Born in the little village of Sant’Angelo in the Lombardy
region of Italy, two months premature, she had frail health her entire
life. Though she was a certified teacher
by the age of 18, she was rejected by several religious communities because of
her poor health.
But she persevered in following her lifelong calling as a
missionary. At the encouragement of her
bishop, Francesca started her own religious community, the Missionary Sisters
of the Sacred Heart in 1877. Within a
few years she and her sisters had opened six orphanages.
Early in 1889 Pope Leo XIII asked her to go to the United
States to care for the Italian Immigrants who came to the US. Within a few years, she opened a Catholic
school in New York City, founded an orphanage and hospital for the immigrants
which had wards which were free to the poor.
She built other hospitals in Denver, Los Angeles, Philadelphia, Seattle,
New Orleans, and Chicago.
Her thirty-seven years as a missionary sister saw her
constantly on the move.

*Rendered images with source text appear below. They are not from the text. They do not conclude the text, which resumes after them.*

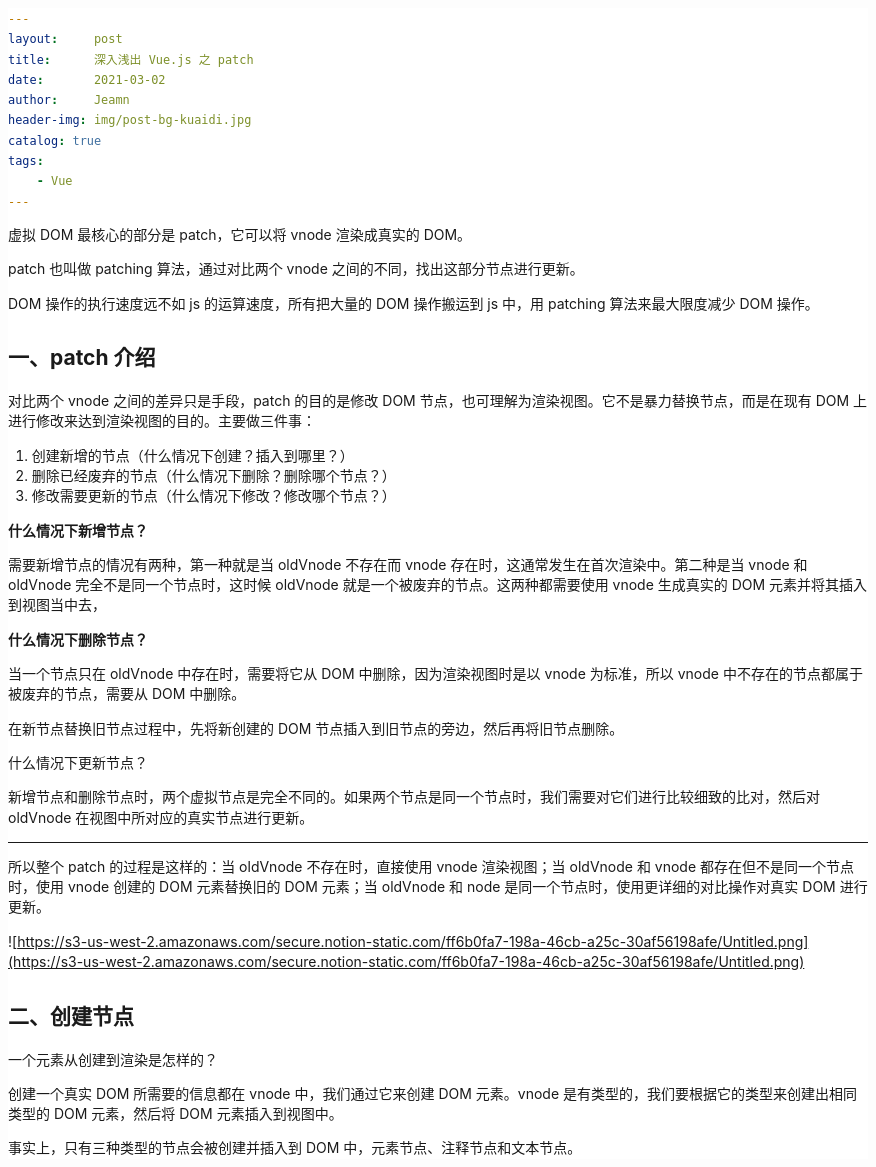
 ```yaml
---
layout:     post
title:      深入浅出 Vue.js 之 patch
date:       2021-03-02
author:     Jeamn
header-img: img/post-bg-kuaidi.jpg
catalog: true
tags:
    - Vue
---
```



虚拟 DOM 最核心的部分是 patch，它可以将 vnode 渲染成真实的 DOM。

patch 也叫做 patching 算法，通过对比两个 vnode 之间的不同，找出这部分节点进行更新。

DOM 操作的执行速度远不如 js 的运算速度，所有把大量的 DOM 操作搬运到 js 中，用 patching 算法来最大限度减少 DOM 操作。

## 一、patch 介绍

对比两个 vnode 之间的差异只是手段，patch 的目的是修改 DOM 节点，也可理解为渲染视图。它不是暴力替换节点，而是在现有 DOM 上进行修改来达到渲染视图的目的。主要做三件事：

1. 创建新增的节点（什么情况下创建？插入到哪里？）
2. 删除已经废弃的节点（什么情况下删除？删除哪个节点？）
3. 修改需要更新的节点（什么情况下修改？修改哪个节点？）

**什么情况下新增节点？**

需要新增节点的情况有两种，第一种就是当 oldVnode 不存在而 vnode 存在时，这通常发生在首次渲染中。第二种是当 vnode 和 oldVnode 完全不是同一个节点时，这时候 oldVnode 就是一个被废弃的节点。这两种都需要使用 vnode 生成真实的 DOM 元素并将其插入到视图当中去，

**什么情况下删除节点？**

当一个节点只在 oldVnode 中存在时，需要将它从 DOM 中删除，因为渲染视图时是以 vnode 为标准，所以 vnode 中不存在的节点都属于被废弃的节点，需要从 DOM 中删除。

在新节点替换旧节点过程中，先将新创建的 DOM 节点插入到旧节点的旁边，然后再将旧节点删除。

什么情况下更新节点？

新增节点和删除节点时，两个虚拟节点是完全不同的。如果两个节点是同一个节点时，我们需要对它们进行比较细致的比对，然后对 oldVnode 在视图中所对应的真实节点进行更新。

---

所以整个 patch 的过程是这样的：当 oldVnode 不存在时，直接使用 vnode 渲染视图；当 oldVnode 和 vnode 都存在但不是同一个节点时，使用 vnode 创建的 DOM 元素替换旧的 DOM 元素；当 oldVnode 和 node 是同一个节点时，使用更详细的对比操作对真实 DOM 进行更新。

![https://s3-us-west-2.amazonaws.com/secure.notion-static.com/ff6b0fa7-198a-46cb-a25c-30af56198afe/Untitled.png](https://s3-us-west-2.amazonaws.com/secure.notion-static.com/ff6b0fa7-198a-46cb-a25c-30af56198afe/Untitled.png)

## 二、创建节点

一个元素从创建到渲染是怎样的？

创建一个真实 DOM 所需要的信息都在 vnode 中，我们通过它来创建 DOM 元素。vnode 是有类型的，我们要根据它的类型来创建出相同类型的 DOM 元素，然后将 DOM 元素插入到视图中。

事实上，只有三种类型的节点会被创建并插入到 DOM 中，元素节点、注释节点和文本节点。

When she died in
1917, she left behind sixty-seven convents in Europe, the United States, and
South America housing 1500 Sisters.
Mother Cabrini’s relics are enshrined in the Church’s altar
at her shrine in Manhattan, where she served so many Italian immigrants.
Since she was naturalized as an American citizen in 1909,
she is the first American citizen to be canonized.
At her canonization in 1946, Pius XII said in his homily:
“Where did she acquire all that strength and the inexhaustible
energy by which she was able to perform to many good works and to surmount so
many difficulties? She accomplished all
this through the faith that was always so vibrant in her heart; through the
divine love that burned within her; and, finally, through the constant prayer
by which she was so closely united to God…She never let anything turn her aside
from striving to please God and to work for his glory for which nothing, aided
by grace, seemed too difficult or beyond human strength.
Mother Cabrini lived deeply the mission of the Church to
bring Christ’s compassion and care to all people. May we find through prayer and Sacraments and
Mother Cabrini’s intercession, that same inexhaustible energy for serving God’s
kingdom for his glory and the salvation of souls.